Choosing The Best Champagne Glasses This Christmas And New Year's Eve
‘Tis very nearly the season to be bubbly, and yet with the second (or third, or fourth) pandemic wave crashing upon us, it seems unlikely we’ll see many holiday receptions this December. However, when life hands us tart fruit, should we not try to make champagne?
In normal holiday seasons, a flat, tepid or else ice-cold tipple swigged indifferently from a skinny flute is almost par for the course. During this extraordinary season, consider expending a little more effort pairing a great champagne with a glass that gives it scope to express itself to share with your dearest (or at least nearest) companions.
The two traditional vessels for champagne have contradicting pros and cons. The champagne coupe (ostensibly modelled on the bosom of Marie Antoinette) has a wide, teacup like bowl that splashes the wine into the mouth all at once. The flute has a tall, narrow bowl that directs wine straight down the middle of the tongue, cleverly avoiding the most sour-sensitive areas. The former was originally developed in a time when champagne was much sweeter and its bubbles were considered vulgar. The latter came into fashion as champagne became less sweet (and hence more noticeably tangy) and the bubbles came to be viewed as essential to its charm.
Neither however is ideal for expressing the complex, delicate aromas of champagne. The coupe allows said aromas to dissipate too easily, along with the bubbles, while the flute arguably affords too little surface area for aromatic compounds to escape. Although the bubbles (all 20 million per glass) do their share to help resolve this defect by agitating the wine and bringing aromatic compounds to the surface, the high concentration of bubbles released at the flute’s narrow rim can produce the so-called “carbonic bite,” a wasabi-like sting in the nasal passages.
These days, producers of “traditional method” sparkling wines (so called because the term “champagne method” is the protected intellectual property of the Champagne region) like Cava, Franciacorta, English Sparkling wine and many fine new world examples can often be spotted threatening to smash (and in some cases actually smashing) examples of these two traditional glasses on sight.
One factor that remains important for all champagne glasses is so-called “nucleation sites” or imperfections in the glass that allow bubbles to form, sometimes deliberately etched into the surface. In the absence of these, bubbles will form on cellulose fibres left behind when glasses are wiped. However, any oil or soap will hinder this process, which is why it’s important to avoid using soap on champagne glasses while still removing as much lipstick or other oil as possible. Finally, despite the ubiquity of this practice, chilling your champagne glasses before serving will only hinder bubble formation, so use that space in the fridge for extra bottles instead.

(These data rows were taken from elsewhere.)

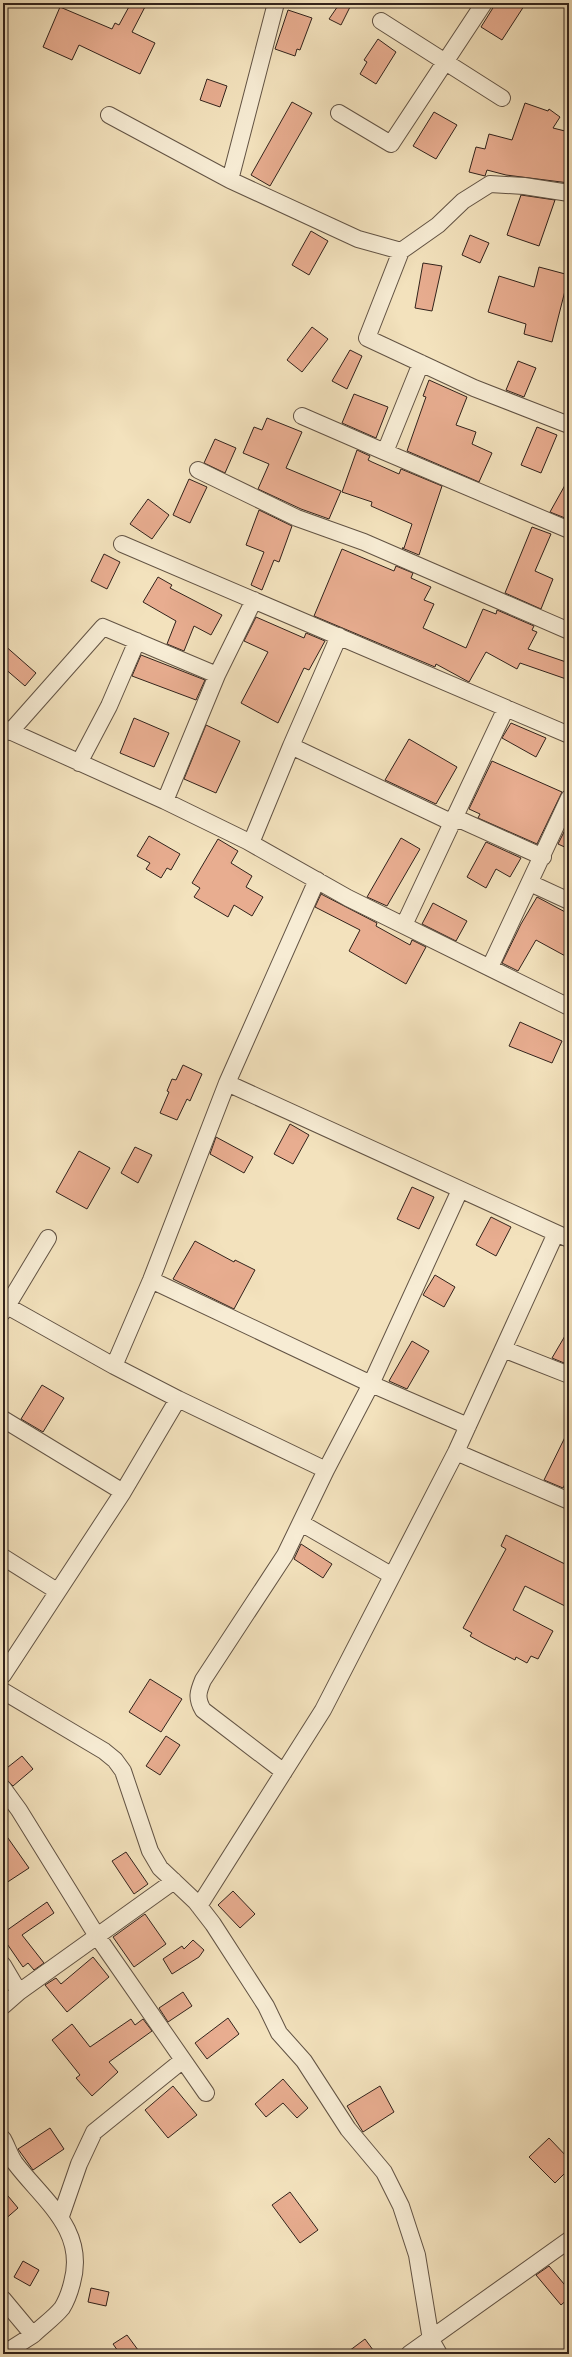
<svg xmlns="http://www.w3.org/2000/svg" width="572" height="2357" font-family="'IM FELL French Canon',serif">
<rect width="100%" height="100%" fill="#f3e2bd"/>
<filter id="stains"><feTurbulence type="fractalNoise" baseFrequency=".005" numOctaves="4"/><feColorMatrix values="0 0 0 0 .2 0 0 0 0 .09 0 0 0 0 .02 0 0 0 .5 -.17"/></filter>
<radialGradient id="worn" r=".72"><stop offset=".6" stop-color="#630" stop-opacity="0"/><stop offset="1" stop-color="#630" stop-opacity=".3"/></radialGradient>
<!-- building -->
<path fill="#e8ad90" stroke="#32231c" d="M 131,3 L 147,3 L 132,32 L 155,43 L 140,74 L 79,45 L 72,60 L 43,47 L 60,7 L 112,29 L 115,23 L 119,25 Z
M 340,3 L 352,3 L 341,25 L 329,19 Z
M 496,3 L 526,3 L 502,40 L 481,27 Z
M 288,10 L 312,18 L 300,50 L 297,49 L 295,56 L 275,49 Z
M 378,39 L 396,52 L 376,84 L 360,74 L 367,62 L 364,60 Z
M 207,79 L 227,86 L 220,107 L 200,100 Z
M 292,102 L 312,113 L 270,186 L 251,175 Z
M 525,103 L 548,111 L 549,109 L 560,117 L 553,128 L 569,132 L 569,183 L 506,175 L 487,170 L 485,176 L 469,172 L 476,147 L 485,149 L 489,134 L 512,140 Z
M 434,112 L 457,125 L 436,159 L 413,146 Z
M 521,195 L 555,200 L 539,246 L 507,235 Z
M 311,231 L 328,241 L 309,275 L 292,265 Z
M 470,235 L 489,243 L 480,263 L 462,255 Z
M 423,263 L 442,266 L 432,311 L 415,308 Z
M 539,267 L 569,275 L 552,342 L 524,334 L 526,324 L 488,312 L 499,276 L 534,287 Z
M 312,327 L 328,339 L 302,372 L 287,360 Z
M 350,350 L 362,356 L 347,389 L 332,381 Z
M 518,361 L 536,368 L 524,397 L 506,390 Z
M 429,380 L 467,397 L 456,425 L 476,432 L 472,444 L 492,453 L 479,482 L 407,451 L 426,397 L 423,396 Z
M 354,394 L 388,407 L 376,438 L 342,423 Z
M 267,418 L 302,432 L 286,468 L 341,491 L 329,519 L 301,509 L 258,489 L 269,464 L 243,453 L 254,427 L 262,430 Z
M 537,427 L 557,435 L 541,473 L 521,465 Z
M 215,439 L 236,448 L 225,473 L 204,463 Z
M 357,450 L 370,456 L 368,460 L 372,462 L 399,474 L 401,469 L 442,486 L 419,555 L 402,548 L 404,548 L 412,524 L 371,506 L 372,502 L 342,492 Z
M 569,478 L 569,511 L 565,518 L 550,512 Z
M 189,479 L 207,487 L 190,523 L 173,515 Z
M 148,499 L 169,515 L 152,539 L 130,524 Z
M 259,510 L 292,526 L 279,562 L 274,560 L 262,590 L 251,585 L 264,552 L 246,545 Z
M 532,527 L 551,534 L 535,571 L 553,579 L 541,609 L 505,593 Z
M 342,549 L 394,571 L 396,566 L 413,573 L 411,578 L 431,587 L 424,600 L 434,604 L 423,628 L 466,648 L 483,609 L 496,614 L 497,610 L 534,626 L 532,630 L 537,632 L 528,649 L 569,663 L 569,680 L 520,663 L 517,669 L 486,652 L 469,682 L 436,664 L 435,667 L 314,616 Z
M 104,554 L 120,562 L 107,589 L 91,581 Z
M 158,577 L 172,585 L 170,588 L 222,615 L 211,635 L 194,626 L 184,651 L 167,644 L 176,621 L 143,602 Z
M 256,617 L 304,638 L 306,633 L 325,641 L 309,670 L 304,668 L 278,723 L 241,703 L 268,652 L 244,641 Z
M 3,644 L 36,673 L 25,686 L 3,667 Z
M 141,655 L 205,680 L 196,700 L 132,676 Z
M 134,718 L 169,733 L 154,767 L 120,753 Z
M 511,723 L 546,738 L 536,757 L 502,738 Z
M 206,725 L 240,741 L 216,793 L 184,779 Z
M 409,739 L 457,767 L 436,804 L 385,780 Z
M 492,761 L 562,792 L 537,844 L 478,818 L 480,814 L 469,809 Z
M 566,828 L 569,829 L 569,849 L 558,844 Z
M 149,836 L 180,854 L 171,870 L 167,868 L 161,878 L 146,869 L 150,863 L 137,856 Z
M 401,838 L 420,849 L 387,906 L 367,897 Z
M 218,839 L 238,851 L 231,863 L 252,876 L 246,887 L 263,897 L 252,916 L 234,905 L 228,917 L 194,897 L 200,888 L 192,883 Z
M 486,842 L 521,858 L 510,877 L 496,869 L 486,888 L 467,877 Z
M 321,894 L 377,923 L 376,926 L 410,945 L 412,940 L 426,947 L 406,984 L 349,951 L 360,930 L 315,907 Z
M 537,897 L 569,914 L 569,958 L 536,940 L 518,971 L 502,963 L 521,924 Z
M 433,903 L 467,921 L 456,941 L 422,924 Z
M 520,1022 L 562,1041 L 552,1063 L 509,1046 Z
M 183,1065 L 202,1074 L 190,1101 L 187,1099 L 177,1120 L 160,1113 L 169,1092 L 167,1091 L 172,1079 L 176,1080 Z
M 290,1124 L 309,1135 L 293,1164 L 274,1154 Z
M 216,1137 L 253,1157 L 244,1173 L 210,1154 Z
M 135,1147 L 152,1155 L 138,1183 L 121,1173 Z
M 79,1151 L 110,1168 L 87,1209 L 56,1192 Z
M 412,1187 L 434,1197 L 419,1229 L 397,1219 Z
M 491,1217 L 511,1227 L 496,1256 L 476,1245 Z
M 195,1241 L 234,1262 L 235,1260 L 255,1270 L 234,1309 L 173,1279 Z
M 435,1275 L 455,1287 L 444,1307 L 423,1295 Z
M 569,1329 L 569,1365 L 552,1358 Z
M 412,1341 L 429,1351 L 407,1389 L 389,1381 Z
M 42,1385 L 64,1398 L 43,1432 L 21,1419 Z
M 569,1429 L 569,1476 L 563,1488 L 544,1480 Z
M 506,1535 L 569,1566 L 569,1598 L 565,1606 L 525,1586 L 513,1610 L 553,1631 L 538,1659 L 531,1656 L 527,1663 L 516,1657 L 515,1660 L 484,1644 L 470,1636 L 472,1633 L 463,1628 L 506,1549 L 501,1546 Z
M 301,1544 L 332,1564 L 323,1578 L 294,1559 Z
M 150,1679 L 182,1699 L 161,1732 L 129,1712 Z
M 166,1736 L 180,1745 L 160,1775 L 146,1766 Z
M 22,1756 L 33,1769 L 13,1786 L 7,1780 L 3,1779 L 3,1771 Z
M 3,1831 L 29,1868 L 3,1885 Z
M 126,1852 L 148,1884 L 134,1894 L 112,1861 Z
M 233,1891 L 255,1914 L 240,1928 L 218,1905 Z
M 47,1902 L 54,1913 L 22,1935 L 44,1963 L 34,1970 L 28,1963 L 23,1967 L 3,1938 L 3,1933 Z
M 145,1914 L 166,1944 L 134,1967 L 113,1937 Z
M 193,1940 L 204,1950 L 199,1957 L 172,1974 L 163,1959 L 182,1946 L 184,1949 Z
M 93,1957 L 109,1977 L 67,2012 L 45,1985 L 56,1978 L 61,1984 Z
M 183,1992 L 192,2006 L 168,2022 L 159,2008 Z
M 228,2018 L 239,2034 L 207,2059 L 195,2043 Z
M 131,2019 L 135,2025 L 143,2019 L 152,2031 L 109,2062 L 118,2072 L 92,2096 L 76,2078 L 80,2075 L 52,2040 L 72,2024 L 90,2047 Z
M 283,2079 L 308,2108 L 297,2118 L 283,2103 L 266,2117 L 255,2104 Z
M 173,2086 L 197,2115 L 168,2138 L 145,2110 Z
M 380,2086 L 394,2112 L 363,2132 L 347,2106 Z
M 50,2128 L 64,2149 L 33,2170 L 18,2149 Z
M 549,2138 L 569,2159 L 569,2169 L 555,2183 L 529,2157 Z
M 3,2190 L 18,2208 L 3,2221 Z
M 290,2192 L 318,2230 L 300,2243 L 272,2205 Z
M 23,2261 L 39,2270 L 30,2286 L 14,2277 Z
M 549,2266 L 569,2290 L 569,2298 L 561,2305 L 536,2275 Z
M 91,2288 L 109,2292 L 106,2306 L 88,2302 Z
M 127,2335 L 141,2354 L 120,2354 L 113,2344 Z
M 365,2339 L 376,2354 L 345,2354 Z"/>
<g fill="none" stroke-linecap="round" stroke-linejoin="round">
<!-- minor casing -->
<g stroke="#625344" stroke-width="18">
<path id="minor" d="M 276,3 L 230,180 L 358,239 L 401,251
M 381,21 L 502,98
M 339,113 L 391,144 L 484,3
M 109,115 L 230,180
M 569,193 L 524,186 L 490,184 L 463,201 L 438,225 L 401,251 L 367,338 L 474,388 L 569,425
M 302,416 L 385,452 L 421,363
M 385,452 L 569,530
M 198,470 L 297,518 L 364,542 L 569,631
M 122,544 L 569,735
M 3,728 L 165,801 L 247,841 L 348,898 L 569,1007
M 10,732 L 103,627 L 217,675 L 254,600
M 291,746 L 339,636
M 79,763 L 109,706 L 137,641
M 165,801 L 217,675
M 454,817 L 543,857
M 251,843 L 291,746 L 453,823
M 530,883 L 569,901
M 404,925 L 506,708
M 490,967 L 569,798
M 556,1233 L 569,1239
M 151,1280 L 371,1384 L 468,1426
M 3,1304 L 7,1306 L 48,1238
M 3,1312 L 7,1306 L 114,1366 L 151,1280 L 227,1083 L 317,880
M 503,1349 L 569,1375
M 178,1399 L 326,1470 L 285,1555 L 203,1680 C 198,1692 196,1698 203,1710 L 284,1772
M 3,1419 L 123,1492
M 456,1452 L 569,1501
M 326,1470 L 371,1384 L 460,1190
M 301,1523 L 391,1575
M 3,1557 L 57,1591
M 3,1675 L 123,1492 L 178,1399 L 114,1366
M 3,1691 L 104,1751 L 115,1760 L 123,1771 L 150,1851 L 160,1868 L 196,1902 L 213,1924 L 266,2006 L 279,2033 L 304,2061 L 348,2129 L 384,2172 L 401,2206 L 417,2255 L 431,2340 L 439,2354
M 3,1788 L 19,1810 L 97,1936 L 206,2093
M 199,1906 L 323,1710 L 456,1452 L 556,1233 L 227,1083
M 3,1965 L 19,1992 L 3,2006
M 19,1992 L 174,1881
M 3,2139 C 7,2146 10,2156 15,2163 C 43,2200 87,2230 72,2283 C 70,2291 67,2300 62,2308 C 54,2318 42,2326 33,2335 L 3,2299
M 61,2216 L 79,2164 L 94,2132 L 183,2060
M 3,2354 L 33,2335
M 409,2354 L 569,2240"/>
</g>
<!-- minor -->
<use href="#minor" stroke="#f7ecd4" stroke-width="16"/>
</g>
<!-- margin -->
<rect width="572" height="2357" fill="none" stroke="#f3e2bd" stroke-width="16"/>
<rect x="4" y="4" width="564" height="2349" fill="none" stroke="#32231c" stroke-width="2"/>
<rect x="8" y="8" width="556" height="2341" fill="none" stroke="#32231c"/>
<rect width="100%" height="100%" filter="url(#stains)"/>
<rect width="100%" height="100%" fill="url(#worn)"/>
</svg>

The option touted by most producers today is the so-called “tulip,” a fluidly defined shape with two key traits: a comparatively wide but still tapered bowl and a tapered rim. The tulip provides the nearest approximation to a “normal” champagne experience, with delicate aromatic expression, fresh acidity and plentiful bubbles, but with marked enhancements.
The wider bowl helps aromas escape and the tapered rim helps concentrate them but is wide enough to banish carbonic bite. Countless champagne houses have branded versions, but rather than provide them free advertising consider the Schott Zwiesel Top Ten, the Lehmann Jamesse Grand Champagne or, for a sharper effect, the Zalto Denk’Art Champagne Glass.
The Universal Glass
Minimalists among us have––quite reasonably––started to call for a cleaner glass cabinet with only one or max two shapes. Most universal glasses have a rounded rather than tapered base and hips that fall below the glass’ midline, which helps it flatter a greater range of styles. I like this option for a richer, silkier champagne that is less about the bubbles and more about the mouthfeel.
The Zalto Universal increases the sense of precision in any wine, while the Jancis Robinson Glass or more wallet-friendly Lucaris Bangkok Bliss Chardonnay leave a less austere impression.
The Flared Lip
To smoothen the mouthfeel and moderate the acidity of your champagne, a good idea if you’re experimenting with a zero-dosage (i.e. no sugar) champagne for the first time this season, look for a glass with a flared lip.
This mollifying feature can be found on everything from flute-like shapes, for example Zafferano Ultralight Champagne; to wider ones with nearly coupe-like bottoms, like the Macaron Fascination Flute, which also comes with laser-etched nucleation sites.
I love a glass with a wide, rounded base and a tapered, sharper top to accentuate champagne’s aromas but preserve its livening acidity and taut structure. The Lucaris Elements Air, from the range I co-designed with Lucaris Crystal, was intended to do just this. Its tapered base maintains adequate vertical height for that coveted “string of pearls” to form but the curved belly gives you ample space to swirl and release aromas.
The Baccarat Château Baccarat has a wide, flat base topped by a vertical chimney and recommends itself for vinous, chewy champagnes that want good aeration and space to flex their muscles.